**Task to complete:** Exactly retype the lines from the top of the data through the line containing "estaba siendo golpeado, solo", leaving out every picture.

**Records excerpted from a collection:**
* * *

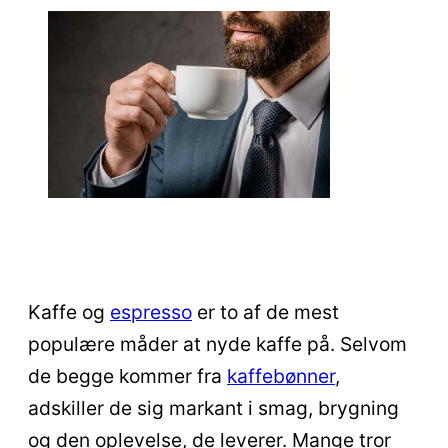
Kaffe og
espresso
er to af de mest
populære måder at nyde kaffe på. Selvom
de begge kommer fra
kaffebønner
,
adskiller de sig markant i smag, brygning
og den oplevelse, de leverer. Mange tror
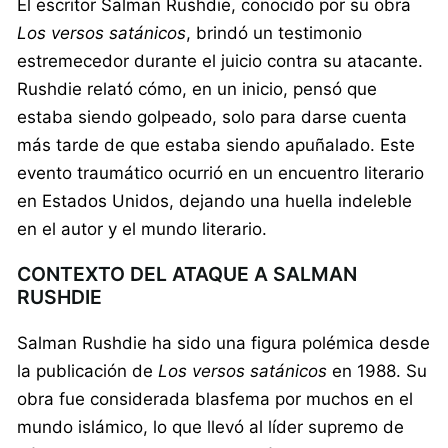
El escritor Salman Rushdie, conocido por su obra
Los versos satánicos
, brindó un testimonio
estremecedor durante el juicio contra su atacante.
Rushdie relató cómo, en un inicio, pensó que
estaba siendo golpeado, solo para darse cuenta
más tarde de que estaba siendo apuñalado. Este
evento traumático ocurrió en un encuentro literario
en Estados Unidos, dejando una huella indeleble
en el autor y el mundo literario.
CONTEXTO DEL ATAQUE A SALMAN
RUSHDIE
Salman Rushdie ha sido una figura polémica desde
la publicación de
Los versos satánicos
en 1988. Su
obra fue considerada blasfema por muchos en el
mundo islámico, lo que llevó al líder supremo de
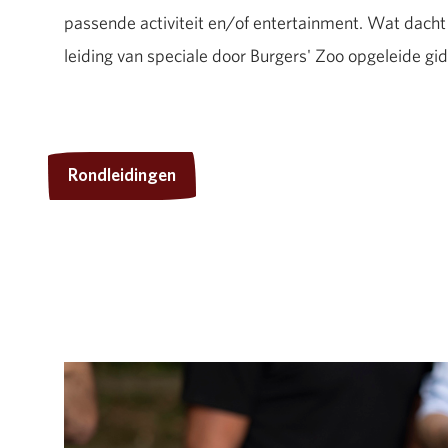
passende activiteit en/of entertainment. Wat dacht
leiding van speciale door Burgers' Zoo opgeleide gi
Rondleidingen
Rondleidingen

* * *

**Output of the exercise:**
Kaffe og
espresso
er to af de mest
populære måder at nyde kaffe på. Selvom
de begge kommer fra
kaffebønner
,
adskiller de sig markant i smag, brygning
og den oplevelse, de leverer. Mange tror
El escritor Salman Rushdie, conocido por su obra
Los versos satánicos
, brindó un testimonio
estremecedor durante el juicio contra su atacante.
Rushdie relató cómo, en un inicio, pensó que
estaba siendo golpeado, solo para darse cuenta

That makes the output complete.